Members & roles
A namespace member is a user × namespace × role. Roles control what’s visible and what’s mutable in the console and the REST API.
Role permissions
Section titled “Role permissions”| Viewer | Editor | Admin | Owner | |
|---|---|---|---|---|
| List databases | ✓ | ✓ | ✓ | ✓ |
| Read tables | ✓ | ✓ | ✓ | ✓ |
| Mutate data / create tables | – | ✓ | ✓ | ✓ |
| Create / edit endpoints | – | ✓ | ✓ | ✓ |
| Mint API tokens | – | – | ✓ | ✓ |
| Invite / remove members | – | – | ✓ | ✓ |
| Manage billing | – | – | – | ✓ |
| Delete namespace | – | – | – | ✓ |
The owner role is non-transferable in the console — to hand off
ownership, the new owner must be invited as admin, then the current
owner downgrades themselves; the platform promotes the senior admin
automatically when a namespace has zero owners.
Inviting
Section titled “Inviting”Settings → Members → Invite:
- Enter email + role.
- The invitation is created and emailed (Resend if
RESEND_API_KEYis configured; otherwise the link appears in the response for manual delivery). - The invitee accepts at
console.persql.com/invite/<token>. If they’re not signed in, they sign up first. - Acceptance creates the
namespaceMemberrow and revokes the invitation token.
You can also invite via the agent — “invite jane@acme.com as editor”
— which calls propose_invite_member.
Database-level sharing
Section titled “Database-level sharing”Sometimes a namespace member should only see one specific database. Database → Sharing grants:
- Viewer — read-only on this database (overrides namespace-wide viewer).

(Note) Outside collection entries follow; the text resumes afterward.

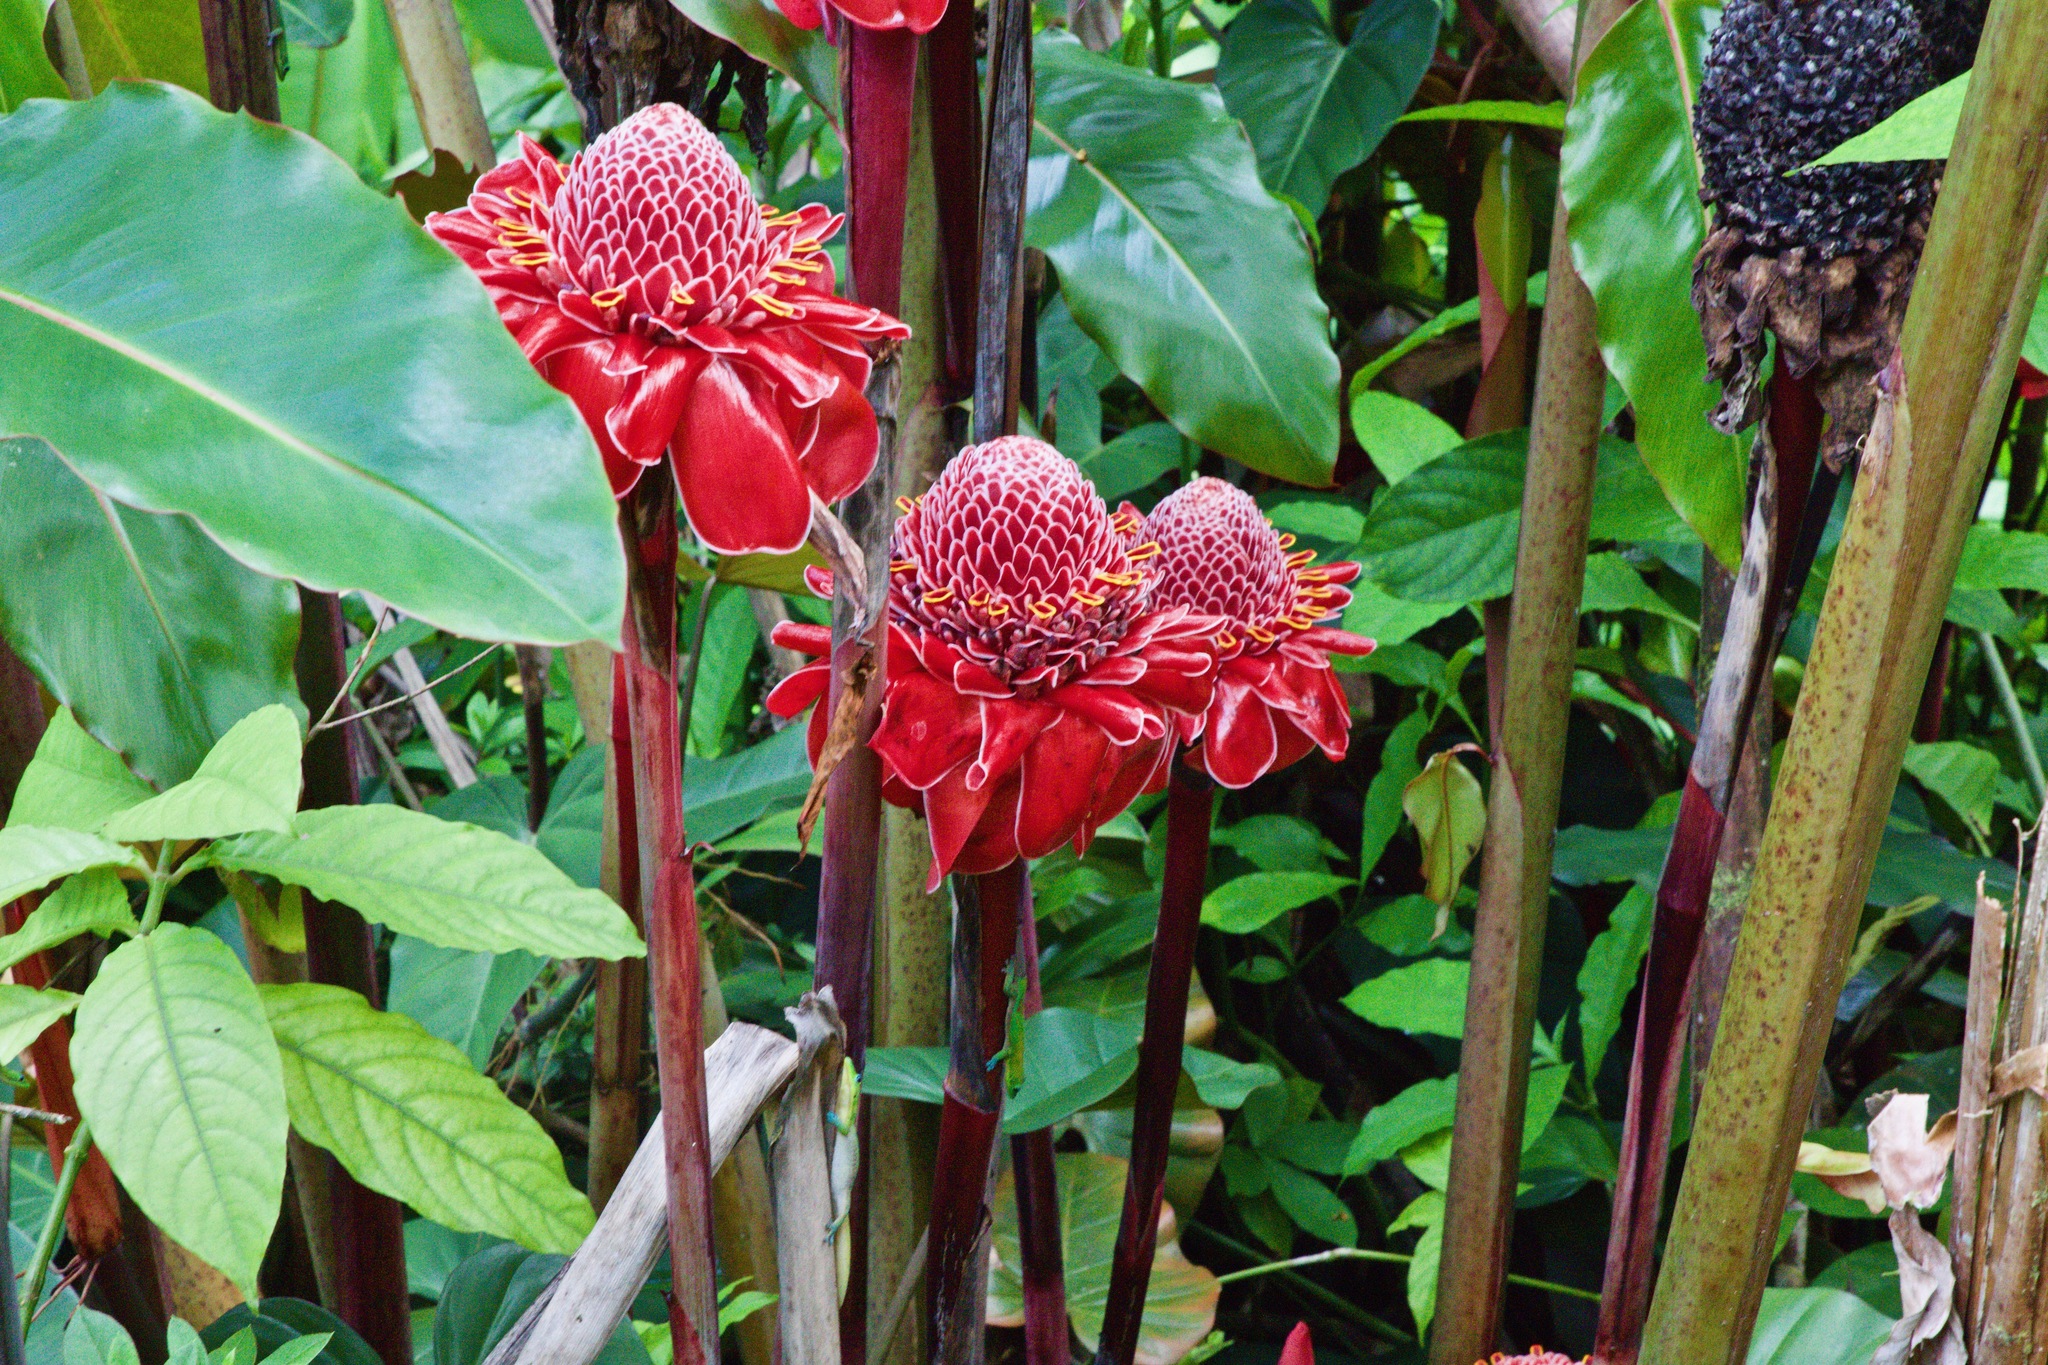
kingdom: Plantae
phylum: Tracheophyta
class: Liliopsida
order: Zingiberales
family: Zingiberaceae
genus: Etlingera
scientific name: Etlingera elatior
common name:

- Editor — full read/write on this database (overrides namespace viewer).
Sharing rows live in database_share and are checked in
requireDatabaseAccess middleware after the namespace role check.
Removing a member
Section titled “Removing a member”Settings → Members → ⋮ → Remove. Sessions on the console invalidate within ~60s (next token / cookie revalidation cycle). API tokens minted by the removed member remain valid until revoked — review the API tokens page after a removal.